DURHAM, N.C. — Former White House chief of staff John Kelly said he disagreed with some Trump administration policies — particularly on immigration — but dodged questions Wednesday about the president reportedly intervening to secure top-secret security clearances for his daughter Ivanka Trump and son–in–law, Jared Kushner.
Kelly, in an appearance at Duke University, did not deny reports that President Donald Trump circumvented the usual process to grant the security clearances or that he later wrote a memo outlining his concerns about it. He simply said he believes any such conversations with the president would be privileged and that he’s not at liberty to discuss security clearances.
It was a notable contrast to Kelly’s aggressive pushback on news reports while in the White House about his actions and relationship with Trump. On Wednesday he even stressed several times the importance of a free press.
Relatively subdued and cautious, Kelly landed some gloved swipes on his former boss — at one point saying if Trump’s former Democratic rival had won the presidency and asked him to serve, he would have worked for her.
“If Hillary Clinton had called me, I would have done it,” Kelly said.
The wide-ranging question-and-answer session before several hundred people marked the first time Kelly, who left the White House at the end of 2018 after a rocky tenure, has publicly addressed the president’s role in his family members’ security clearances.

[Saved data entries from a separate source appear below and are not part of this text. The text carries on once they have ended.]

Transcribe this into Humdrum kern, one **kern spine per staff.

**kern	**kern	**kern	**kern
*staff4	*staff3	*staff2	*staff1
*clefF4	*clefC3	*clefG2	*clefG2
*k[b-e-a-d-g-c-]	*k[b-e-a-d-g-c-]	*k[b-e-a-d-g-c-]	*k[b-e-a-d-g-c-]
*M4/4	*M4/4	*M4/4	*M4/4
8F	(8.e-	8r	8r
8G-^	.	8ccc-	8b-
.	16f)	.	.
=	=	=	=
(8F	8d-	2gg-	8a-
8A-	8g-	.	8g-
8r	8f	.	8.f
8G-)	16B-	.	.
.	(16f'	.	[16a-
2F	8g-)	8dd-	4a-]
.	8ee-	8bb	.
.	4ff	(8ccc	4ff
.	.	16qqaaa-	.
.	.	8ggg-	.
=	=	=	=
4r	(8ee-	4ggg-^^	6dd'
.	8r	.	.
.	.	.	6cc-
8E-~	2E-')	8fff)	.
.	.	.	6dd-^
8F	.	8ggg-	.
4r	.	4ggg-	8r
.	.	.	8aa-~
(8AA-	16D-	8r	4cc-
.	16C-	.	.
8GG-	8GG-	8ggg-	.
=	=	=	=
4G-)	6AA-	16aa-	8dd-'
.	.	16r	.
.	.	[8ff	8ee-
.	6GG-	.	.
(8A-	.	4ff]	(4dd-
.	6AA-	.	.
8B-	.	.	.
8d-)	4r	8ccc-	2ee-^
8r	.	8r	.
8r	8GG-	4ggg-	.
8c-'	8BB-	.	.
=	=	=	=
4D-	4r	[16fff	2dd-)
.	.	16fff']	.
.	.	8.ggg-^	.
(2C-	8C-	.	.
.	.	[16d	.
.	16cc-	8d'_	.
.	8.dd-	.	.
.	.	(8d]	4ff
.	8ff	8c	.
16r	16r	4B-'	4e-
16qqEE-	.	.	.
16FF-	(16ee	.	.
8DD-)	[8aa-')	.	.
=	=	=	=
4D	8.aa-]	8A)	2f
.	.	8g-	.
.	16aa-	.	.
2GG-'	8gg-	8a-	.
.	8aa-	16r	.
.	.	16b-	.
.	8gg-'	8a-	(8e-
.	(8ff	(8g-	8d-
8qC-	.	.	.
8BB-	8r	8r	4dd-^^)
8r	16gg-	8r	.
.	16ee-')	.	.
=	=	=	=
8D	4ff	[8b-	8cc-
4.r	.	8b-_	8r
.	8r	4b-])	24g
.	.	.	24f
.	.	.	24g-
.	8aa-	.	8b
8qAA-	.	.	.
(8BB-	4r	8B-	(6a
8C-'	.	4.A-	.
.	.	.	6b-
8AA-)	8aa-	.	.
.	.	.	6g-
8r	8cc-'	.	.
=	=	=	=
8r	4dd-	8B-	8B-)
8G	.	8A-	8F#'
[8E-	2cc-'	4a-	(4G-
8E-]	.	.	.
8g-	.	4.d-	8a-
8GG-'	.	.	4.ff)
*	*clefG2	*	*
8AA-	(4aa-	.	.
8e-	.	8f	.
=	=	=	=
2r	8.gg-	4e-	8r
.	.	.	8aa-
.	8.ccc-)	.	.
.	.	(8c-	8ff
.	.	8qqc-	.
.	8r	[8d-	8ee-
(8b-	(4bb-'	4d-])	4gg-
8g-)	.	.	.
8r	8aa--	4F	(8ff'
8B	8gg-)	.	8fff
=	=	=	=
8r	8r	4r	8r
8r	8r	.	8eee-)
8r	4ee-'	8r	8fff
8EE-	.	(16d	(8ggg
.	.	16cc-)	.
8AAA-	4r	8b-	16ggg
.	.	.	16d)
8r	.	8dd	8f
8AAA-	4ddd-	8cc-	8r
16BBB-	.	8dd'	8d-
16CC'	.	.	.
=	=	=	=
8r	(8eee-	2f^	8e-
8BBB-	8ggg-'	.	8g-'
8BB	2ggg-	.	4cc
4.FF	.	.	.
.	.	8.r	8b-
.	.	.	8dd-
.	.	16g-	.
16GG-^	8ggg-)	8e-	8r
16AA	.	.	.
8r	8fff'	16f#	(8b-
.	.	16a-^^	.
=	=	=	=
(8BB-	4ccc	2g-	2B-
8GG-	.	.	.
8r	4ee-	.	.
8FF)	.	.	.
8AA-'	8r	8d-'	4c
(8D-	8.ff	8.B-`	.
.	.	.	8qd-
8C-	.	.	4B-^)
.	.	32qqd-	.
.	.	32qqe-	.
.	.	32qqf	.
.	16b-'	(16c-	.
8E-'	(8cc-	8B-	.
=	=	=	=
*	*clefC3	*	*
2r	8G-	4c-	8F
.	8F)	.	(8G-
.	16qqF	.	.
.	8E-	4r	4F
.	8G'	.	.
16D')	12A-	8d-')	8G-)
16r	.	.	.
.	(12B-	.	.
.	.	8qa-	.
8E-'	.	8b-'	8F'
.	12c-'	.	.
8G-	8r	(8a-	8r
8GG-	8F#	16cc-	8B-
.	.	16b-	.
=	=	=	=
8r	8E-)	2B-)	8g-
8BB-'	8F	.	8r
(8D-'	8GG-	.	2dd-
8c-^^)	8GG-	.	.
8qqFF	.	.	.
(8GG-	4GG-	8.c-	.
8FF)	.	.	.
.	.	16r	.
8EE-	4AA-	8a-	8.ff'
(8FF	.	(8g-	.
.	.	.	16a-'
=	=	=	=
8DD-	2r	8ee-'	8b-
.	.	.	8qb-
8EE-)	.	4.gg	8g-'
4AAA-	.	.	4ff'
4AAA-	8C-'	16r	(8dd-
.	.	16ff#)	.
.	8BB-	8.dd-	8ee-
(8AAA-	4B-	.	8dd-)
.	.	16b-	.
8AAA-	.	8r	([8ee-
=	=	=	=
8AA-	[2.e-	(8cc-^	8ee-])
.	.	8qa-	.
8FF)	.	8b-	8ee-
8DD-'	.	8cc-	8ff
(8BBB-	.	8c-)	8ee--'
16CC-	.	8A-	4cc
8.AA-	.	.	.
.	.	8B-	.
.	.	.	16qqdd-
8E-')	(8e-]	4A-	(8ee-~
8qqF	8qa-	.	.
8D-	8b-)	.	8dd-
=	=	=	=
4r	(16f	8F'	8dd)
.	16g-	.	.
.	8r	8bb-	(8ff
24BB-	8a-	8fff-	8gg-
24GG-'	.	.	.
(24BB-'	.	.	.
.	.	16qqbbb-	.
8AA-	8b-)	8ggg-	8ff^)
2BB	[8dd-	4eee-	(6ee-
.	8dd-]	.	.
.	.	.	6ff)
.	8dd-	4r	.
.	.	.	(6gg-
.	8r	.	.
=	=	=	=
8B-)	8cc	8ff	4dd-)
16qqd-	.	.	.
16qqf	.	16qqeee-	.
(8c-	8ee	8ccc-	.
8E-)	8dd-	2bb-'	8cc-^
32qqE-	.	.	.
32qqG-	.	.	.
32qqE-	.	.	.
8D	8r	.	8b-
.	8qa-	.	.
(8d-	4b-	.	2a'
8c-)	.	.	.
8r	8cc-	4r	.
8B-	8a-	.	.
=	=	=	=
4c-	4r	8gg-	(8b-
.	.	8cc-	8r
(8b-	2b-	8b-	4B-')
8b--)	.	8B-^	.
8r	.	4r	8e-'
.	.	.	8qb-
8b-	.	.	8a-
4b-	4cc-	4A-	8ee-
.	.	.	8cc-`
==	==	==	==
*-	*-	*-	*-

A retired four-star general, Kelly initially served as Trump’s Homeland Security secretary. But it was the chief of staff job he took in July 2017 that he said was “the least enjoyable job I’ve ever had.”
“But it was he most important job I’ve ever had,” he said.
Kelly, though diplomatic, showed repeatedly where he disagreed with Trump on immigration issues.
On the administration’s handling of children at the southern border, he was critical, though he blamed then-Attorney General Jeff Sessions for catching the White House by surprise with the adoption of a “zero tolerance” policy.
Contrary to Trump’s comments that many immigrants coming to the U.S. border are criminals, Kelly added: “And by the way, they’re overwhelmingly not criminals. They’re people coming up here for economic purposes. I don’t blame them for that.”
He didn’t defend Trump’s decision to declare a national emergency to get funding for a border wall and said: “We don’t need a wall from sea to shining sea.”
Kelly also expressed disagreement with deploying U.S. troops, even National Guard troops, to the border, as Trump did last fall before the midterm elections.
“Generally speaking I would always look for another way to do it,” Kelly said.
Asked about Trump’s executive order establishing a travel ban just days after taking office — while Kelly was Homeland Security secretary — he said it was a mistake made by inexperienced White House staff who didn’t run the policy through the usual process-gathering process for input from relevant government agencies.
The White House staff “got a little bit maybe out in front if their skis,” he said.
Kelly also defended the cost of maintaining the NATO alliance, the merits of which Trump has repeatedly questioned. And he took credit for initially organizing a series of briefings that convinced Trump not to withdraw U.S. troops from Afghanistan and Syria.
When Trump tapped Kelly as his chief of staff the White House had little internal structure and was largely seen as chaotic. Kelly didn’t seem eager for the job and spent his initial weeks trying to install process and order to the West Wing.
Despite reports by NBC News and others that Kelly saw himself as the “adult in the room,” he denied taking that view.
“In my view everyone in the room was an adult,” he said.
When he decided it was time to leave, saying the job exhausted him, he joked that the advice he gave to his successor, acting chief of staff Mick Mulvaney, was: “Run for it.”